On top of the discrimination, Kurds often face violent reprisals, and though he does not speak about it explicitly, Quis suggests he too was at the receiving end of such persecution, which is why he resolved to flee the country. He travelled through Egypt and Libya, eventually taking a boat that landed him in Malta in September 2002. Nessrin joined him two years later and travelled to Malta regularly with her passport.

He spent four months in detention at the centre that used to be manned by the police in Floriana and was then released, eventually being granted protection.

He has now been in the country for more than 10 years, but whenever he applies for citizenship, he finds the door shut. And, as he puts it, there is nothing to suggest that “things will ever change”.

Their status means they are stuck here, unable to move on either.
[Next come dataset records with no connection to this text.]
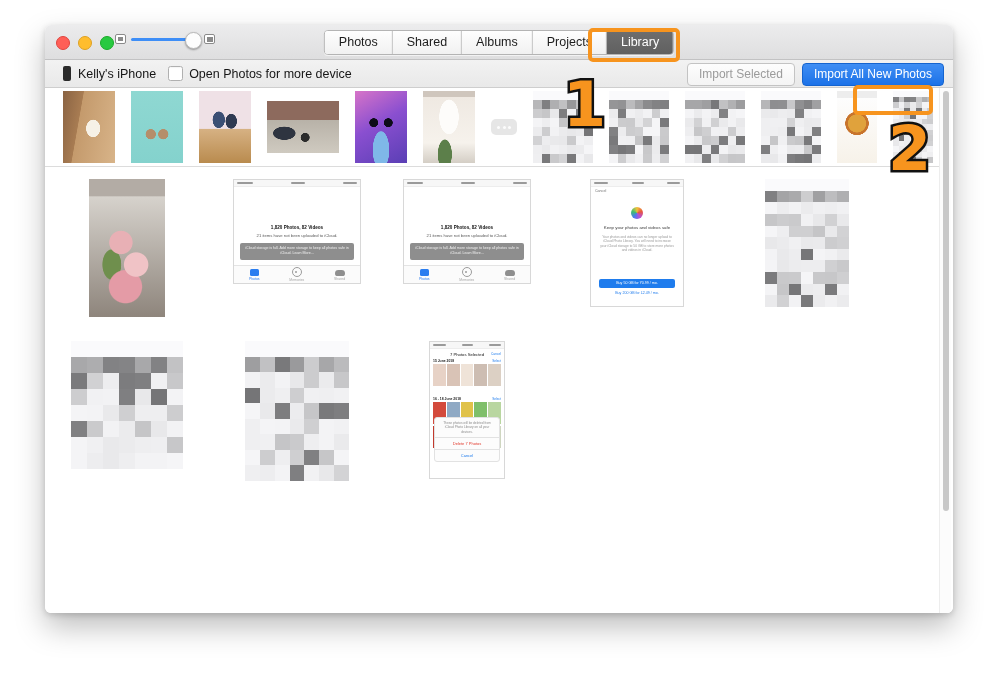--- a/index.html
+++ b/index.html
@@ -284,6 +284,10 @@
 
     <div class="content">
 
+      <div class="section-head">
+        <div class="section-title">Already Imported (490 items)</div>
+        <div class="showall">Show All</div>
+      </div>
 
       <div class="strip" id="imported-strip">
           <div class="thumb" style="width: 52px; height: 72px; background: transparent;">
“I like Malta, I like the people and I like the life this country offers. But in some respects, for me, it’s like it was in Syria. My family and I don’t have access to many benefits, like children’s allowance, welfare in case something happens to me, or, even, something like a pension, for the future,” Quis points out.
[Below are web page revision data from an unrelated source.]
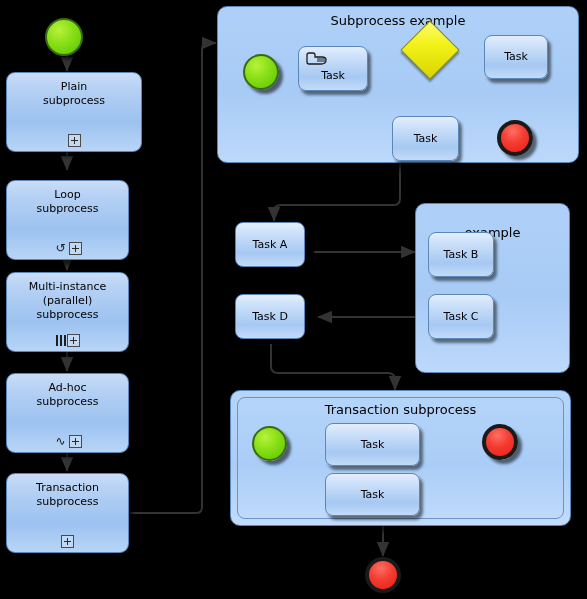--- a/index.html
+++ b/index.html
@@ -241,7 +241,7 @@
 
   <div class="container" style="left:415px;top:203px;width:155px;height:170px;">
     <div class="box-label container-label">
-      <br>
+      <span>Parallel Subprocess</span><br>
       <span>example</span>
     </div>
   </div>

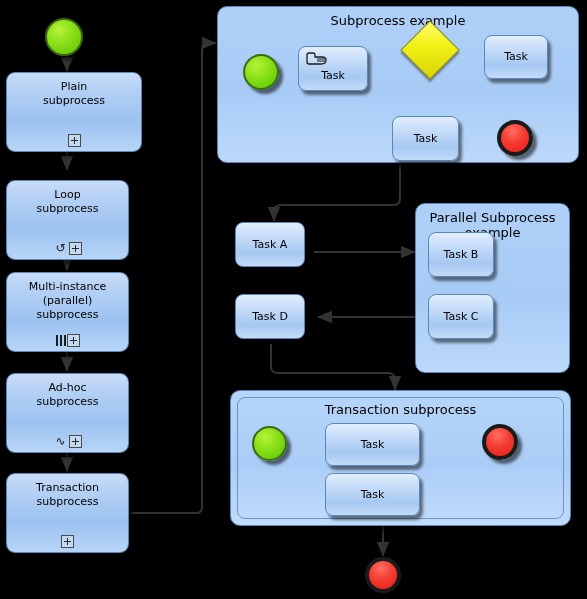--- a/index.html
+++ b/index.html
@@ -258,7 +258,7 @@
     <div class="box-label">Task A</div>
   </div>
 
-  <div class="node box task" style="left:235px;top:294px;width:70px;height:45px;">
+  <div class="node box task" style="left:235px;top:288px;width:70px;height:45px;">
     <div class="box-label">Task D</div>
   </div>
 

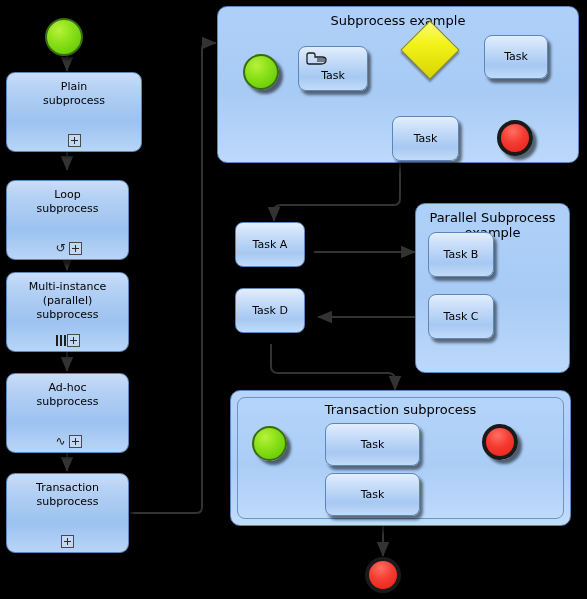--- a/index.html
+++ b/index.html
@@ -262,10 +262,6 @@
     <div class="box-label">Task D</div>
   </div>
 
-  <div class="container transaction" style="left:230px;top:390px;width:341px;height:136px;">
-    <div class="inner-border"></div>
-    <div class="box-label container-label" style="padding-top:11px;">Transaction subprocess</div>
-  </div>
 
   <div class="event start-event" style="left:252px;top:426px;width:35px;height:35px;"></div>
“We are second class and we are not free to seek a future elsewhere, in a country where they can offer it to us. I understand Malta’s situation, I really do, but I cannot bear this for my family.”

The plight of stateless people is not singular to Malta. The UN Refugee agency (UNHCR) estimates that there are over 400,0000 people in this situation in the European Union alone. However, Malta lags behind significantly in the area.

There are two UN conventions that deal with statelessness, one from 1954 and the other from 1961. They aim to prevent people being rendered stateless in the first place but also provide a legal framework guiding countries that host people without citizenship on how to protect them.

Malta, along with Estonia, Poland and Cyprus within the EU, is not party to either convention despite a 2012 pledge by member states to all be signed up. And although in 2003 the government signed a 1997 Council of Europe convention dealing with the problem, Parliament is yet to ratify the legislation.

The country is also one of a few EU states not to report statistics on the number of stateless individuals in Malta, but research carried out by UNHCR suggests that the number of stateless people in Malta very limited.

Even rarer are cases of children, like Stera and Mohammed, who were born stateless here. A similar case is that of a Somali-born woman, who gave birth to a girl on an unregistered vessel in international waters , before being brought to Malta. However, both mother and child have now moved on after being chosen as part of a relocation programme to France.

Recently it was announced that legal amendments are being considered to allow such children to be registered in Malta.

UNHCR is now planning to publish its research as part of an upcoming 10-year global campaign to eradicate statelessness.

The story of Quis, Stera and Mohammed will feature in that research. The father hopes it will lead to the change his family needs to be settled.

“I just want peace of mind, for me and my family. You cannot keep a family if you cannot plan for the future, you cannot plan because everything is up in the air. That is all I ask for, that someone helps us find a solution for the future of my family.”